DNA Methylation in Ovarian and Endometrial Cancers: Predictive and Mechanistic Roles in PARP Inhibitor and ICI Response.

Cancer treatment is shifting from an organ-based approach to one driven by biological phenotypes, emphasizing the need to understand molecular mechanisms. DNA methylation plays a pivotal role in tumor biology, not only through gene silencing but also by inducing distinct behaviors beyond genetic mutations. In gynecologic cancers, molecular diagnostics, such as homologous recombination deficiency status guiding poly(ADP-ribose) polymerase (PARP) inhibitor therapy in ovarian cancer and deficient mismatch repair/microsatellite instability-high status informing immune checkpoint inhibitor (ICI) therapy in endometrial cancer have already been used in clinical practice.
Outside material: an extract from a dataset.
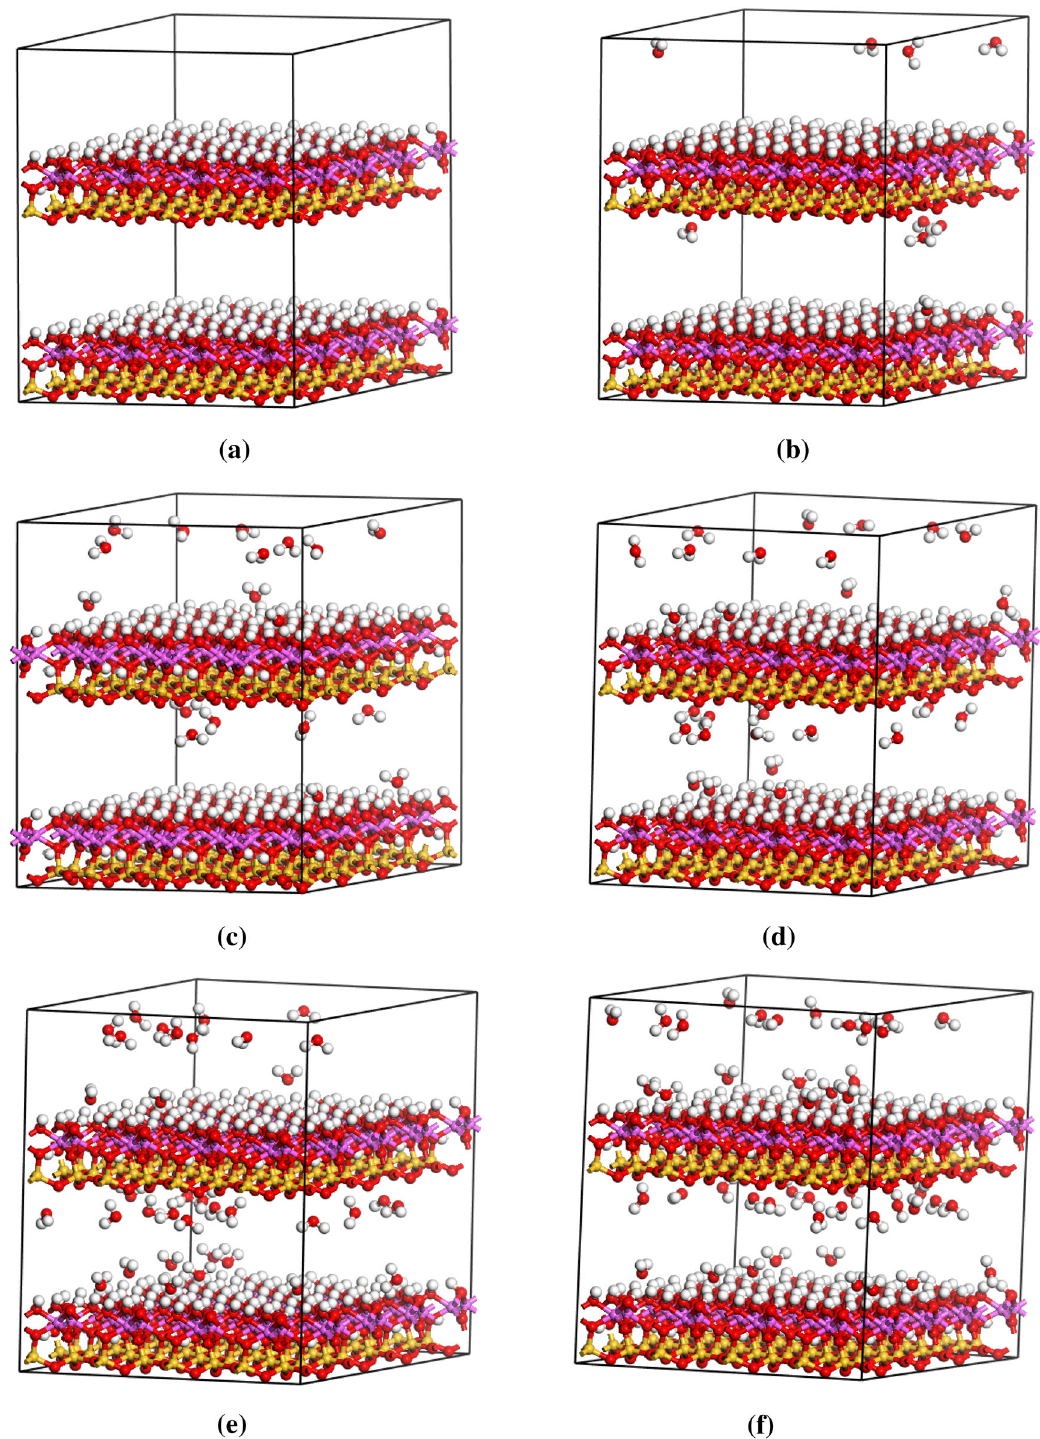
Fig. 1 Equilibrium configuration snapshot of kaolinite–H 2 O–CH 4 system with a 0%, b 1%, c 2%, d 3%, e 4%, and f 5% water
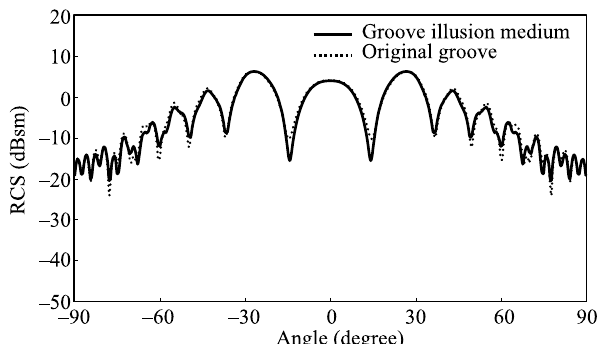
Fig. 10. Calculated RCSs for the groove illusion medium and the original groove.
However, tumors with epigenetically driven functional deficiencies, such as BRCA1 promoter methylation in homologous recombination-deficient ovarian cancers or MLH1 promoter methylation in deficient mismatch repair/microsatellite instability-high endometrial cancers, often exhibit poorer prognoses and reduced therapeutic responses compared to their genetically mutated counterparts. Given the unique impact of DNA methylation, precise detection is crucial. Integrating methylation analysis into molecular classification could refine diagnostics-both by identifying mechanistic contributors to treatment response and by serving as predictive biomarkers for therapy selection-thereby optimizing patient management. This review explores the role of DNA methylation in modulating responses to PARP inhibitors and ICIs, highlights its promise as a biomarker in precision oncology, and outlines current developments and clinical challenges in BRCA1 and MLH1 methylation assays.